HDFS Pipeline Error

Hi, all.

I trying to create hdfs pipeline but, I’m getting Error.

CREATE PIPELINE pi_hdfs
AS LOAD DATA HDFS ‘hdfs://~~:8020/~~’
CONFIG ‘{“disable_gunzip”: true}’
INTO TABLE ‘~~’(data_line)
SET file_path = pipeline_source_file();

========================================

ERROR 1993 ER_EXTRACTOR_GET_LASTEST_OFFSETS: 
Cannot get source metadata for pipeline. could not walk folder /CTTM/TEST/~~/:stat /CTTM/TEST/~~/:getFileInfo call failed with FATAL_UNAUTHORIZED (org.apache.hadoop.security.AuthorizationException)

Actually, Hadoop’s access account is ‘sysadmin’. So, I run this query, and I’m getting same error again.

CREATE PIPELINE pi_hdfs
AS LOAD DATA HDFS ‘hdfs://~~:8020/~~’
CONFIG ‘{“disable_gunzip”: true}’
CREDENTIALS '{"user":"sysadmin"}'
INTO TABLE ‘~~’(data_line)
SET file_path = pipeline_source_file();

Is there any other way to change access account when pipeline access hadoop?

hi minkyung.kang, and thanks for trying out HDFS pipelines!

could you run the hdfs ls -l command which shows user that owns your hdfs:// path and post the output here?

i just noticed you have different double quotes in CONFIG and CREDENTIALS sections. can you double check them?

hi mkobyakov

First, There were several typos in my question. Hadoop access account is ‘gpadmin’, not ‘sysadmin’.
and It’s the same in query. Using Different double quotes in query is typing error, too.
I am sorry to make you confused.

Now, I will answer your request.

  1. User that owns hdfs:// path is ‘gpadmin’.
  2. Different double quotes is typo. :pensive:

Second query is corrected.

CREATE PIPELINE pi_hdfs
AS LOAD DATA HDFS 'hdfs://~~:8020/~~'
CONFIG '{"disable_gunzip": true}'
CREDENTIALS '{"user":"gpadmin"}'
INTO TABLE '~~'(data_line)
SET file_path = pipeline_source_file();

Additionally, I trying to run query with this syntax, too. but same error occurred.

CREDENTIALS '{"user":'gpadmin'}'

CREDENTIALS '{"user":gpadmin}'

The error mentions this path. Could you check that gpadmin user has permissions to access all subfolders of the top path recursively?

neither of these is correct syntax. double-quote is best

Thanks for your reply, mkobyakov
I checked all subfolders with hdfs ls command, and ‘gpadmin’ has permissions to access all this directory. Is there anything else I need to check?

hmm, those are most of the things i would suspect on memsql side. can you describe your Hadoop cluster in more detail? do you by any chance use an authentication module like Kerberos?

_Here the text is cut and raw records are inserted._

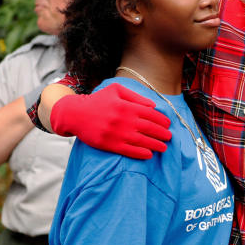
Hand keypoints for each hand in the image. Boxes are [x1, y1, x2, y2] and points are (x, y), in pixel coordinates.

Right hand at [50, 83, 170, 159]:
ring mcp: (117, 133)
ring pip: (142, 141)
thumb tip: (153, 106)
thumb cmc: (97, 100)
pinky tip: (149, 154)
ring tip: (163, 147)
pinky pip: (129, 151)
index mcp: (126, 106)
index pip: (150, 114)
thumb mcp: (116, 90)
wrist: (74, 113)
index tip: (168, 125)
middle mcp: (123, 120)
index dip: (162, 120)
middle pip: (149, 128)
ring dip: (156, 145)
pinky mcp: (110, 144)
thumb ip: (135, 96)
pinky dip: (141, 153)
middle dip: (162, 134)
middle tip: (169, 137)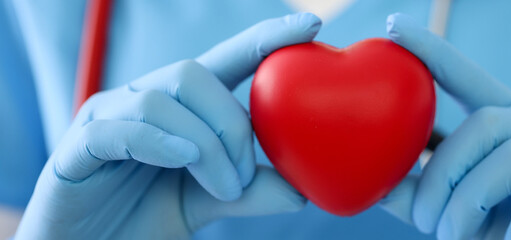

I’m not using authentication module in Hadoop.
All subfolders of the top path in hadoop are given r-x permissions in other users. so, ‘memsql’ account has access to file and directory.
Can pipeline problems occur depending on the version? I’m using MemSQL version 7.1.10.

hi minkyung.kang.

HDFS pipelines also supports an “advanced” mode, where the pipeline is run via native Java libraries.

if you are not using encryption or authentication, you do not need those extra CONFIG elements mentioned in the guide.

you would still need to make sure the folders and files are readable by the user that runs the engine, in your case memsql.

would you be able to try this, and let us know if this worked?